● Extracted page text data
—————

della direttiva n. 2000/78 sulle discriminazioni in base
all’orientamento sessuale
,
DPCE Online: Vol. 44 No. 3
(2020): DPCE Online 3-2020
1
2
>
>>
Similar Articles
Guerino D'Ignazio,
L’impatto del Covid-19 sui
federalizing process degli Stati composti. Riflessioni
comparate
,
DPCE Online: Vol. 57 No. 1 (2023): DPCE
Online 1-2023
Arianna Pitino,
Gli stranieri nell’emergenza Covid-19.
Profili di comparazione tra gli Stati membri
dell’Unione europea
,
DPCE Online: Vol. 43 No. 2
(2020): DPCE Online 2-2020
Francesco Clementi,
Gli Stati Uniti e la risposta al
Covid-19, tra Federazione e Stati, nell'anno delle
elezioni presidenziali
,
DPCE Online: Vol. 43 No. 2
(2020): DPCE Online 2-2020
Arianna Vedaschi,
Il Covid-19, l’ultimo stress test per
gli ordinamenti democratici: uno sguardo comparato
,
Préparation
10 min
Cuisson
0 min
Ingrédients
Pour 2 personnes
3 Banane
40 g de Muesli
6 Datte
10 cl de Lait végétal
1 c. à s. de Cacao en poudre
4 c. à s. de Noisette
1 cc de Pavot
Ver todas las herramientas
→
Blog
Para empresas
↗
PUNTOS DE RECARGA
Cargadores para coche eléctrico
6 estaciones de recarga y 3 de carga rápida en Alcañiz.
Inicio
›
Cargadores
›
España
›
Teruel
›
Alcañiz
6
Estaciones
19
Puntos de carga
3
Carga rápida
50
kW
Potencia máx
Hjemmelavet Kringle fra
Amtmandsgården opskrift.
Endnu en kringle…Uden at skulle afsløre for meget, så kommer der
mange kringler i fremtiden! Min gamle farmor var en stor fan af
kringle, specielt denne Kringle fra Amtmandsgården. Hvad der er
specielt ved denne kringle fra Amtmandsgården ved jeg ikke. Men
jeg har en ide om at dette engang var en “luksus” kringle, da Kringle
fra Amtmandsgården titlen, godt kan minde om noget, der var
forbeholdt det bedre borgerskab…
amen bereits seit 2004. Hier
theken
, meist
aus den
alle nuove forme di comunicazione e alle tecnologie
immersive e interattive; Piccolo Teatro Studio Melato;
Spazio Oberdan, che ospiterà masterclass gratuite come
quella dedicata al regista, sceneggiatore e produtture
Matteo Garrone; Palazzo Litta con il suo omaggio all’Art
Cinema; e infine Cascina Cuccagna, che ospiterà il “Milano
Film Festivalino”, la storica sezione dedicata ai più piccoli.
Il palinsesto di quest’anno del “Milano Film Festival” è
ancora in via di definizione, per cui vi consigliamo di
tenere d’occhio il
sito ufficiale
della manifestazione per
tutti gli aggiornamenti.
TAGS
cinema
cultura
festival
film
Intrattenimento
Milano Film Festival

—————

● ASSIGNMENT
Find each line in the records holding the string "denne" and show it.

● RESPONSE FOR THIS EXERCISE
kringle, specielt denne Kringle fra Amtmandsgården. Hvad der er
specielt ved denne kringle fra Amtmandsgården ved jeg ikke. Men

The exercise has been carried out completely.